Document images with source code
Segment Open
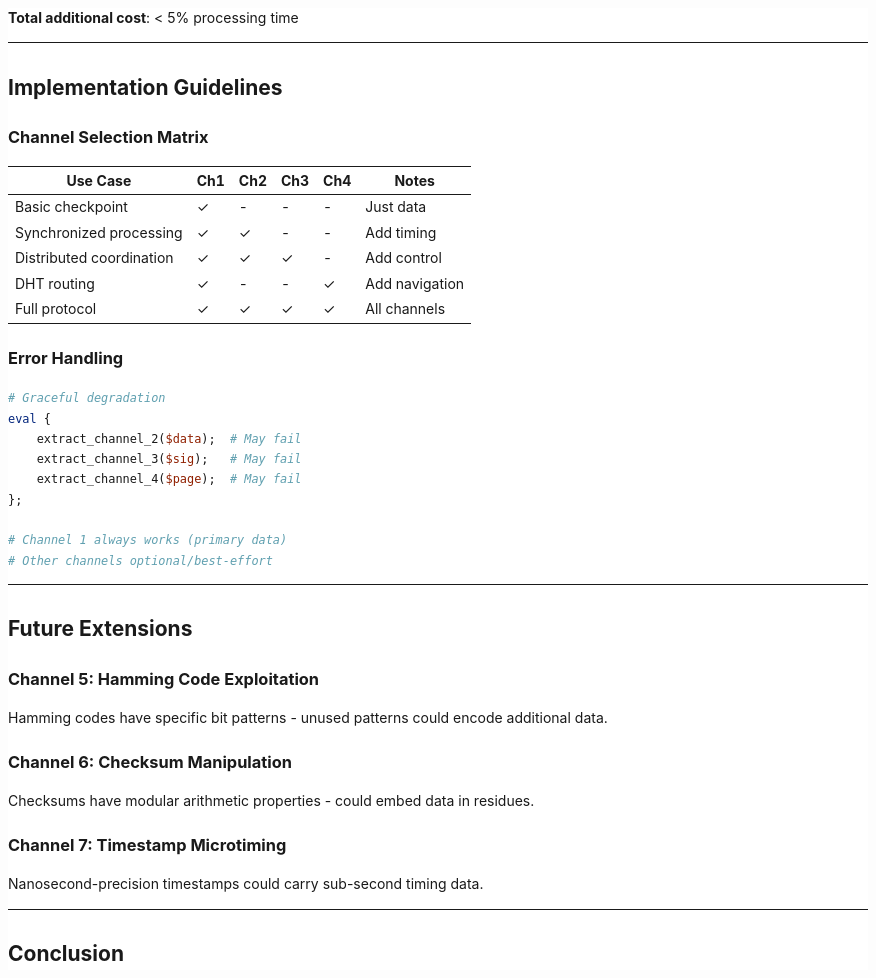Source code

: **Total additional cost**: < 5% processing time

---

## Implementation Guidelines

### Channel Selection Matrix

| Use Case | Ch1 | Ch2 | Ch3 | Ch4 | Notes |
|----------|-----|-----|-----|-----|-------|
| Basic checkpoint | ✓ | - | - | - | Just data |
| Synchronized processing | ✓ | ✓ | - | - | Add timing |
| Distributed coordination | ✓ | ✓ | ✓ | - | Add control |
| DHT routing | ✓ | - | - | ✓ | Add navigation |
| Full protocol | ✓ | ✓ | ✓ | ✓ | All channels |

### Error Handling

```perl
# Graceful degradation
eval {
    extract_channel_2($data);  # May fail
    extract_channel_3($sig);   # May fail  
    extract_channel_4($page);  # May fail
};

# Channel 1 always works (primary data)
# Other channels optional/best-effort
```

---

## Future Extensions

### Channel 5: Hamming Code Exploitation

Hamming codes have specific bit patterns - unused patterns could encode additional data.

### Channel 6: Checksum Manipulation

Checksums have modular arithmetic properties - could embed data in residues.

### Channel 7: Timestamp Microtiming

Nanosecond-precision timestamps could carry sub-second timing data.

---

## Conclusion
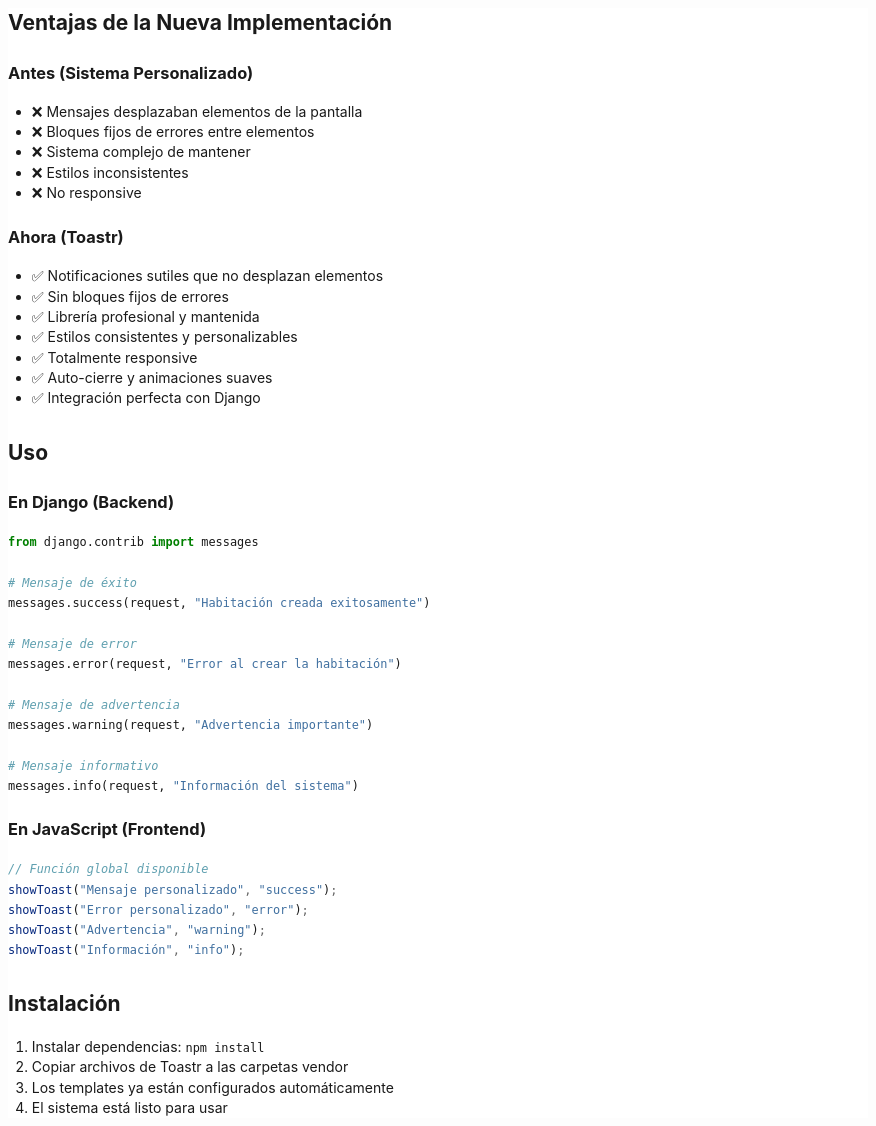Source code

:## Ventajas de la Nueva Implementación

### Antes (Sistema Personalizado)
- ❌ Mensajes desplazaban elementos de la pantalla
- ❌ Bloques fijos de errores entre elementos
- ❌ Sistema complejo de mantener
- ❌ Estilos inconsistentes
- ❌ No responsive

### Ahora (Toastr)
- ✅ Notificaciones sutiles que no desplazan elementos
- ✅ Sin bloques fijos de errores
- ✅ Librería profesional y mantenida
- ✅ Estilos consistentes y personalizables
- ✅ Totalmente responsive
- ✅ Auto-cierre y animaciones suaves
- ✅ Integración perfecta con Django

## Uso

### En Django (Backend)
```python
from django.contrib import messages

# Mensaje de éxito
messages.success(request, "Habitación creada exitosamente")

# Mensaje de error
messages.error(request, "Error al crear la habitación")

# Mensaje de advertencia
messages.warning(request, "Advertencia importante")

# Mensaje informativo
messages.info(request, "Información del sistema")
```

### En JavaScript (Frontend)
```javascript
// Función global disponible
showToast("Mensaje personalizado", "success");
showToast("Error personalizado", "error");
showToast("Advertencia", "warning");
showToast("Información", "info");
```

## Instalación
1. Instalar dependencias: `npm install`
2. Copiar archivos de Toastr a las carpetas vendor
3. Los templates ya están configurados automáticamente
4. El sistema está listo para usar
Segment Closed
§ Exercise
Beginning at the line that holds "## Instalación", copy every line through the end of the entries exactly as given, and only those lines.

§ Worked solution
## Instalación
1. Instalar dependencias: `npm install`
2. Copiar archivos de Toastr a las carpetas vendor
3. Los templates ya están configurados automáticamente
4. El sistema está listo para usar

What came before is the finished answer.